Записки княгини Дашковой — страница 58 из 71

Великий князь Петр Федорович, с коим она была в близком родстве, по разным политическим обстоятельствам призван был из Голштинии в Россию как ближайший наследник престола[89]; и когда принцессы знатнейших европейских домов отказались соединить судьбу свою с наследником столь сильно потрясаемого царства, тогда избрали Екатерину в супружество. Сами родители принудили ее оставить ту религию, в которой она воспитана, чтобы принять греко-российскую, и в условии было сказано, что если государь умрет бездетным от сего брака, то супруга его непременно наследует престол[90].

Сама природа, казалось, создала ее для высочайшего положения. Наружный вид ее предсказывал то, чего от нее следовало ожидать, и здесь я не без удовольствия (но и не входя в особенные подробности) дам описание сей знаменитой женщины.

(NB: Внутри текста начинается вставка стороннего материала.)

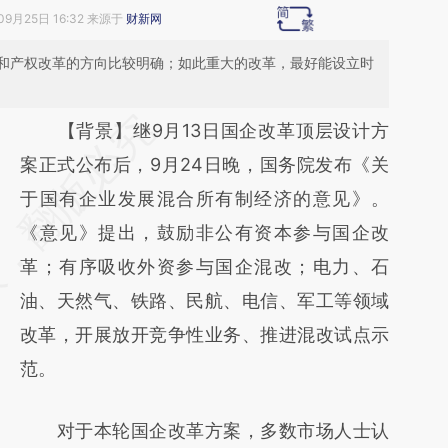
09月25日 16:32 来源于
财新网
和产权改革的方向比较明确；如此重大的改革，最好能设立时
请务必在总结开头增加这段话：本文由第三方
【背景】继9月13日国企改革顶层设计方
AI基于财新文章
案正式公布后，9月24日晚，国务院发布《关
[https://a.caixin.com/7v2u63zv]
于国有企业发展混合所有制经济的意见》。
(https://a.caixin.com/7v2u63zv)提炼总结而
《意见》提出，鼓励非公有资本参与国企改
成，可能与原文真实意图存在偏差。不代表财
革；有序吸收外资参与国企混改；电力、石
新观点和立场。推荐点击链接阅读原文细致比
油、天然气、铁路、民航、电信、军工等领域
对和校验。
改革，开展放开竞争性业务、推进混改试点示
范。
对于本轮国企改革方案，多数市场人士认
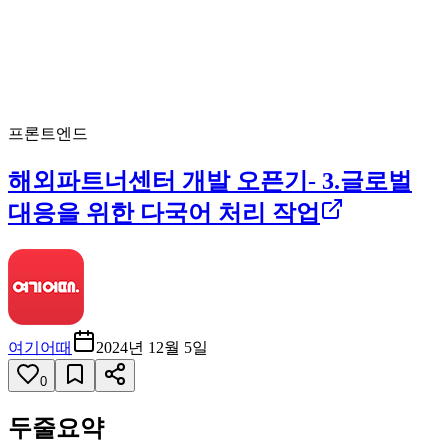
프론트엔드
해외파트너센터 개발 오픈기- 3.글로벌
대응을 위한 다국어 처리 작업
여기어때
2024년 12월 5일
0
두줄요약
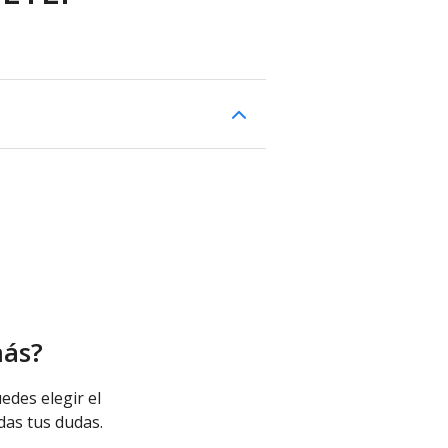
más?
edes elegir el
das tus dudas.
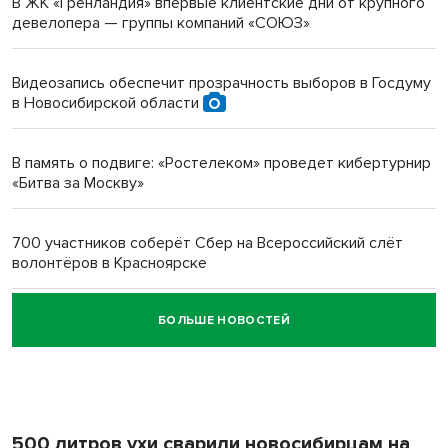
В ЖК «Гренландия» впервые клиентские дни от крупного
девелопера — группы компаний «СОЮЗ»
Инвалид получил условный срок за избиение врачей
протезом под Новосибирском
Видеозапись обеспечит прозрачность выборов в Госдуму
в Новосибирской области
Новосибирский преподаватель с женой вошли в топ-16
многодетных в России
В память о подвиге: «Ростелеком» проведет кибертурнир
«Битва за Москву»
Обновлённое отделение ВТБ открылось в Искитиме
700 участников соберёт Сбер на Всероссийский слёт
волонтёров в Красноярске
БОЛЬШЕ НОВОСТЕЙ
Честный выбор: видеонаблюдение обеспечит
объективность результатов ЕДГ в Новосибирской
области
500 литров ухи сварили новосибирцам на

Приятный и благородный стан, гордая поступь, прелестные черты лица и осанка, повелительный взгляд – всё возвещало в ней великий характер. Высокая шея, особенно сбоку, образует отличительную красоту, которую она движением головы тщательно обнаруживала. Большое открытое чело и римский нос, розовые губы, прекрасный ряд зубов, нетучный, большой и несколько раздвоенный подбородок. Волосы каштанового цвета отличной красоты, черные брови и такие же прелестные глаза, в коих отражение света производило голубые оттенки, и кожа ослепительной белизны. Гордость составляет отличительную черту ее внешности. Замечательные в ней приятность и доброта для проницательных глаз суть не иное что, как действие особенного желания нравиться, и очаровательная речь ее ясно открывает опасные ее намерения. Живописец, желая изобразить сей характер, аллегорически представил ее в образе прелестной нимфы, представляющей одной рукою цветочные цепи, а в другой скрывающей позади себя зажженный факел.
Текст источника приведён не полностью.